BEGIN Records provided

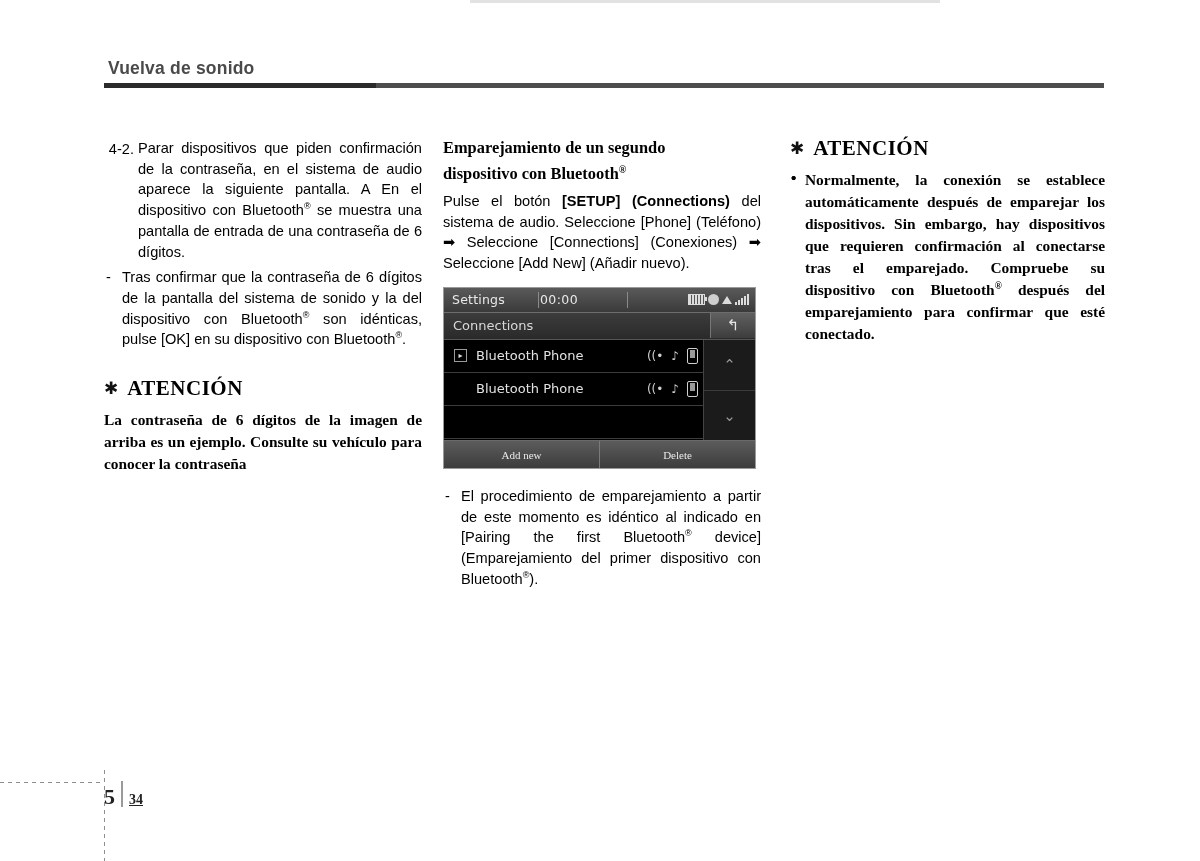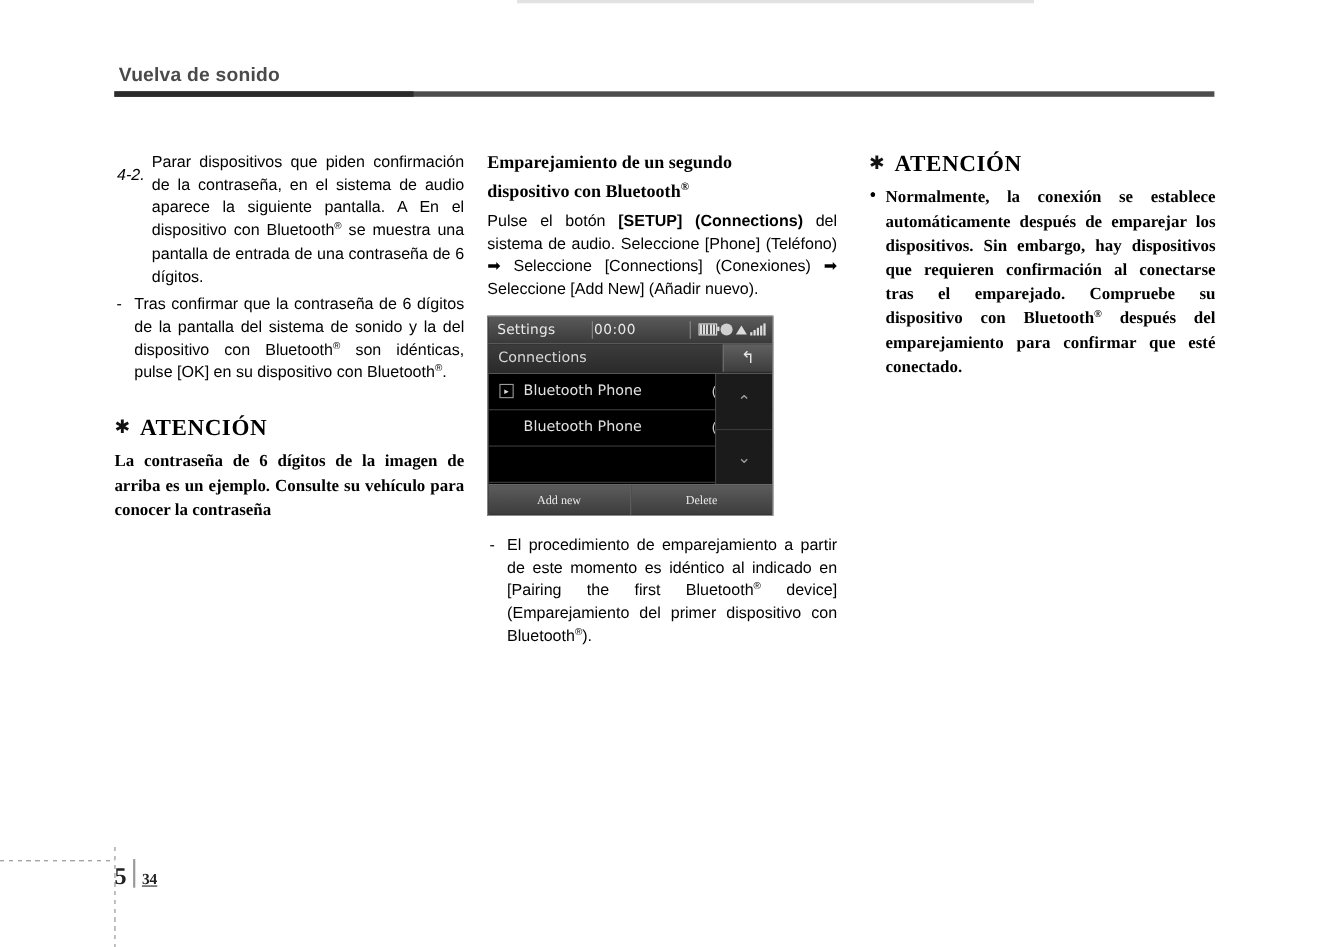--- a/index.html
+++ b/index.html
@@ -67,10 +67,9 @@
   .hang > .marker {
     position: absolute;
     left: 0;
-    top: 12px;
+    top: 1px;
     width: 30px;
-    text-align: center;
-    font-style: italic;
+    text-align: right;
   }
   .hang-dash {
     position: relative;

END Records provided

### About this exercise
Isolate the lines above that contain the word "position" and copy them.

### Output of the task
     position: absolute;
     position: relative;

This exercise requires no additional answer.